• **What you need to do**
**A)** Name every country mentioned in the passage about Zmyslowski and his book.
**B)** In the passage about Zmyslowski and his book, who set up the Maya Foundation with him?
**C)** From the passage about Zmyslowski and his book, output the text from "Garg, who is" up to and including "his Jumia days.".

-------- Extracted text

Garg, who is the founder of the Afriglobal Group, is the man Zmyslowski refered to in a blog post earlier this year (as well as in the below video) as “The Godfather”.
“No comment please,” he said when contacted by Ventureburn via Whatsapp.
‘Tell-all book’
Turning to his new book, which was initially published in Polish in February and now appears for the first time in English, Zmyslowski said it details how exactly the whole matter unfolded, while telling the story of his Jumia days.
“It’s a ‘tell-all’ book with all the, many times painful details,” he adds.
Zmyslowski says he has dedicated 100% of the book revenue to a foundation he set up with his girlfriend Yaritza Reyes called the Maya Foundation.
Last month he told a TEDx audience in a talk, that until the extradition request was lifted in May, he was not able to leave Poland.
“For some people that’s not a bad thing, but all my business for the last six years was based outside of Poland, outside of Europe, 100% of my business life, my professional life was in Africa.
“So, I was cut out of my financial resources overnight. At the same time, having a lawyer in the US, France (where Interpol is based) and Poland is not a cheap thing,” he says.
Says Zmyslowski to an audience during the TEDx: “When you make a lot of stupid decisions in life but you are extremely lucky, you have an interesting life. If you’re not lucky you’re dead”.

----------------
-------- Dataset

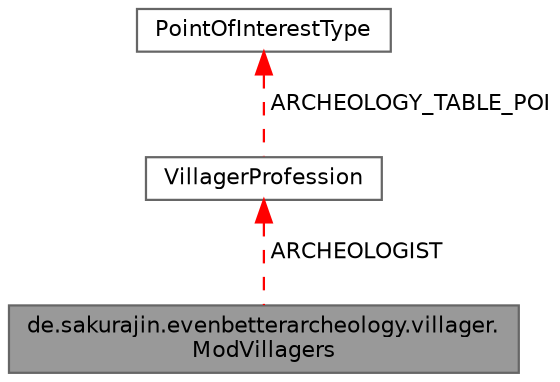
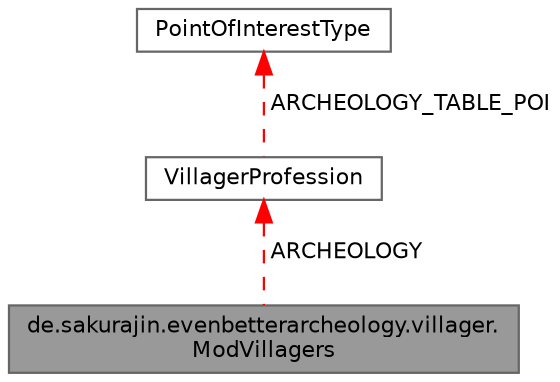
  digraph {
    node [color=gray40 fillcolor=white fontname=Helvetica fontsize=10 shape=box style=filled]
    edge [color=red dir=back fontname=Helvetica fontsize=10 labelfontname=Helvetica labelfontsize=10 style=dashed]
    n1 [fillcolor=grey60 fontcolor=black height=0.2 label="de.sakurajin.evenbetterarcheology.villager.\lModVillagers" width=0.4]
    n2 [height=0.2 label=PointOfInterestType width=0.4]
    n3 [height=0.2 label=VillagerProfession width=0.4]
    n2 -> n3 [label=" ARCHEOLOGY_TABLE_POI"]
-   n3 -> n1 [label=" ARCHEOLOGIST"]
+   n3 -> n1 [label=" ARCHEOLOGY"]
  }
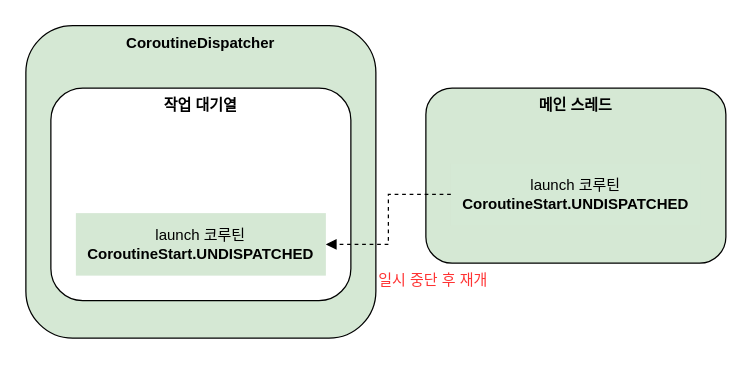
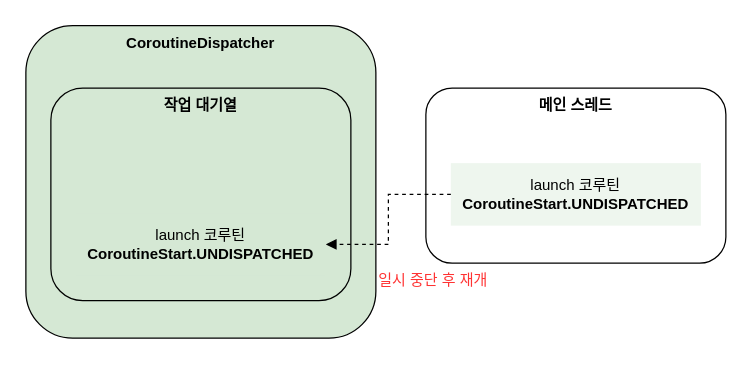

----------------

• **Answers in order**
**A)** Poland, the US, France

**B)** His girlfriend, Yaritza Reyes.

**C)**
Garg, who is the founder of the Afriglobal Group, is the man Zmyslowski refered to in a blog post earlier this year (as well as in the below video) as “The Godfather”.
“No comment please,” he said when contacted by Ventureburn via Whatsapp.
‘Tell-all book’
Turning to his new book, which was initially published in Polish in February and now appears for the first time in English, Zmyslowski said it details how exactly the whole matter unfolded, while telling the story of his Jumia days.